Advice for Clean Ice

After a game of curling there often seems to be a disconnect between the ice conditions and how players think the ice affected their game. Time and time again missed shots are blamed on poor ice conditions. Players rarely stop to think about the effect they're having on the ice surface. The truth is players have a lot more to do with creating their own on-ice environment than they think.


Leaving your hands, fingers, knees or rear end on the ice for any extended period of time will cause problems. The time it takes to permanently burn warm body parts into the ice does not take very long because your body is so warm. In seconds the ice starts melting, and you can take the pebble right off, and leave an impression in the ice.

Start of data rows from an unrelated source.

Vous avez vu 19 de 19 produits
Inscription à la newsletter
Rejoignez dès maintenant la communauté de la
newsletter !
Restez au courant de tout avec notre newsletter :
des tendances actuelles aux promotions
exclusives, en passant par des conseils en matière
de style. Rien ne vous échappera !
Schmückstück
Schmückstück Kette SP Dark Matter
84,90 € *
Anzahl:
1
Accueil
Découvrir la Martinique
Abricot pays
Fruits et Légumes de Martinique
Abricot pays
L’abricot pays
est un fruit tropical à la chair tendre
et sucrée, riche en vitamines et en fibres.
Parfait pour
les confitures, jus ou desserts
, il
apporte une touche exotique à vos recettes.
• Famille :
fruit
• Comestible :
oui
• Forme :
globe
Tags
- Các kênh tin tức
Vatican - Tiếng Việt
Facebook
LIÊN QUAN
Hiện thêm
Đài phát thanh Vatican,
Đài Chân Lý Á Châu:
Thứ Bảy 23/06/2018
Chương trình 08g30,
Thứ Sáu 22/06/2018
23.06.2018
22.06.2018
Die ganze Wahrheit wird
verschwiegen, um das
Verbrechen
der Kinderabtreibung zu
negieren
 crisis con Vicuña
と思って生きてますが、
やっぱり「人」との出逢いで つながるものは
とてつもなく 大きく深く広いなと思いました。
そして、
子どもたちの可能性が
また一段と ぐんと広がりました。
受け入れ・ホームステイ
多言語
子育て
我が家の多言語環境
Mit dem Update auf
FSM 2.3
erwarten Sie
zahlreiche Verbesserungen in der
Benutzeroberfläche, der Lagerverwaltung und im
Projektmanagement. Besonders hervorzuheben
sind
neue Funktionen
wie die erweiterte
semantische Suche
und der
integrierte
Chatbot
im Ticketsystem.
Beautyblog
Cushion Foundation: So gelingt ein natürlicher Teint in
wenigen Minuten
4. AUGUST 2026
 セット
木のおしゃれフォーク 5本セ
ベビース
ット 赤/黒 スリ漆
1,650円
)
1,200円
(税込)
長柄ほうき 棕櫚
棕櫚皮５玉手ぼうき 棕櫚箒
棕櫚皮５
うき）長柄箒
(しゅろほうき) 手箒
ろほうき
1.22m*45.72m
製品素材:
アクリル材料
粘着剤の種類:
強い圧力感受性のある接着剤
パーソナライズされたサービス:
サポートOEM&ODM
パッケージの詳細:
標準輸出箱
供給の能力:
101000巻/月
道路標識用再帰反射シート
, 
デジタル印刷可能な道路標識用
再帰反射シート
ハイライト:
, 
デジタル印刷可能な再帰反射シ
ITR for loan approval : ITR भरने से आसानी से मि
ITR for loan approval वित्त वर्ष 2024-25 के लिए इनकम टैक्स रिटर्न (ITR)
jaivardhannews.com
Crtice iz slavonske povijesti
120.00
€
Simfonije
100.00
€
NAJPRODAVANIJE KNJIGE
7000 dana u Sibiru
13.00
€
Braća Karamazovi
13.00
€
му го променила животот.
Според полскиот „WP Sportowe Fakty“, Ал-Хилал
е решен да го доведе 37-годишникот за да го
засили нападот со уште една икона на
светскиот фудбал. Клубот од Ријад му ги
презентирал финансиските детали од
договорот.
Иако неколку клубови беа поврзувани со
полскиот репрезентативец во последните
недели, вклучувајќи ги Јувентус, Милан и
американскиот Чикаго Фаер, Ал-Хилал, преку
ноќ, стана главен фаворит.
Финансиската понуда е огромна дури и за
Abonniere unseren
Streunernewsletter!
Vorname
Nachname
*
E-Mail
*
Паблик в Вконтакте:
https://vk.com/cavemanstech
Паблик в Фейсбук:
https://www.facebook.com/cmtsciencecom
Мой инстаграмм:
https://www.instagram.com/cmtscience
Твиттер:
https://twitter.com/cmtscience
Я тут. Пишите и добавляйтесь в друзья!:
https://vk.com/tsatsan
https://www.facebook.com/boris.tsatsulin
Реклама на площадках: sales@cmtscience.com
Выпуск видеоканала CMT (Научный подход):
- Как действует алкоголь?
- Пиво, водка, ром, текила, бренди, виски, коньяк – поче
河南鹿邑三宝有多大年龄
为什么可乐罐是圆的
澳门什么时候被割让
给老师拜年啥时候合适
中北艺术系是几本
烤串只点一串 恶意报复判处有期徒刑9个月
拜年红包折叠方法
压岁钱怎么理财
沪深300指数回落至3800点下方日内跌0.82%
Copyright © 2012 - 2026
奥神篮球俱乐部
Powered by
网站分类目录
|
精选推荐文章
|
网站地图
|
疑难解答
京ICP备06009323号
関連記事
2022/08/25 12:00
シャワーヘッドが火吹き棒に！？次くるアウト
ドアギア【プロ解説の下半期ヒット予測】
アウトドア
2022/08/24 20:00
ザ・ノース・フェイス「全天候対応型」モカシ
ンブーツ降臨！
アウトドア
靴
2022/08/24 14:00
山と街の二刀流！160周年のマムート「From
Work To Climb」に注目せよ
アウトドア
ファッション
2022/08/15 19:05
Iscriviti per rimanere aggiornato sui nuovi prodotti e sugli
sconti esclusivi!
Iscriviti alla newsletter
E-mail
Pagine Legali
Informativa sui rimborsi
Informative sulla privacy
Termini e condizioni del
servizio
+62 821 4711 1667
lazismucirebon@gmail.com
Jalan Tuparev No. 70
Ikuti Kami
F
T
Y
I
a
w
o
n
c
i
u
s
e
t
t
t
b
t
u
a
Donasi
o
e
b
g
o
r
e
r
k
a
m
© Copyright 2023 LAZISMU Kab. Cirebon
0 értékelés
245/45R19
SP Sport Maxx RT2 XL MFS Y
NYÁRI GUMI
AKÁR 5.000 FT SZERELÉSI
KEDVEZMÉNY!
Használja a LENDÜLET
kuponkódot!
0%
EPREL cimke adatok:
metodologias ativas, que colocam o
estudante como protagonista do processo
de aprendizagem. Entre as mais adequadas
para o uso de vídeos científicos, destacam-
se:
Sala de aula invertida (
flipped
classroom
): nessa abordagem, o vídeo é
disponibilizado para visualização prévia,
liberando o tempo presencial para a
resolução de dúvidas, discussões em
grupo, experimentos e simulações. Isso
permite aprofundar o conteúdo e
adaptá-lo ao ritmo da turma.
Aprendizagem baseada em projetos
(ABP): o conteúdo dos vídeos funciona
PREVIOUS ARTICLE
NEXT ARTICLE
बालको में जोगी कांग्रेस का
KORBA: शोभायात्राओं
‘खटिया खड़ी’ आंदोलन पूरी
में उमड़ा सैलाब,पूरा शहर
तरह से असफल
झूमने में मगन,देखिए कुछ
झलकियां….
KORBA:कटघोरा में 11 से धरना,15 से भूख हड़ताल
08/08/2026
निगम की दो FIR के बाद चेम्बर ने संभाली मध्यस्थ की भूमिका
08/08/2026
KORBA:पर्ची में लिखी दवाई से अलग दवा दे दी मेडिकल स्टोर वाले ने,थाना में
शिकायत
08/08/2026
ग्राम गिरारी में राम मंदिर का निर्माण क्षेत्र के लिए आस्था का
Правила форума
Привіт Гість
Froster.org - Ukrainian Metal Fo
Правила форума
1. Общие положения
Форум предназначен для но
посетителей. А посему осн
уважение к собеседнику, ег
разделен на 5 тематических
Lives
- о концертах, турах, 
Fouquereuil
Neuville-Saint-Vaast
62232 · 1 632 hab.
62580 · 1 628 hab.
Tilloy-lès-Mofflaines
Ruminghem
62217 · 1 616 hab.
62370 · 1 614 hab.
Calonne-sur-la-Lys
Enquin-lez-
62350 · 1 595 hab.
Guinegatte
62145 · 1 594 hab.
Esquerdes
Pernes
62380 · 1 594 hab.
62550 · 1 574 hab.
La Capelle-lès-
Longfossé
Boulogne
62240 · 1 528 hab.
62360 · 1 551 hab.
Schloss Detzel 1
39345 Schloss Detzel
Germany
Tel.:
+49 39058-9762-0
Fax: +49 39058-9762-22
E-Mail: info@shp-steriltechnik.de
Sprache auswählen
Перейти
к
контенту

Debris left behind from grippers can be a nightmare. The little bits of rubber that come off a gripper can cause rocks to pick and leave the ice looking dirty. Purchase a new gripper every season and give it a good wash with soap and water a couple times a year. Grippers collect everything because they're made from soft rubber... It doesn't hurt to wash your gripper. This will also give you a chance to have a look to see if you need a new one.


To keep from gouging the ice, avoid using scratched sliders. The deep gouges left behind by an ill-maintained slider can later have an effect on how rocks react to the ice surface. Check your slider regularly and replace if necessary.


Make sure you have one pair of shoes dedicated to curling and curling only. We ask that you clean your footwear at the entrance way every time you enter the building.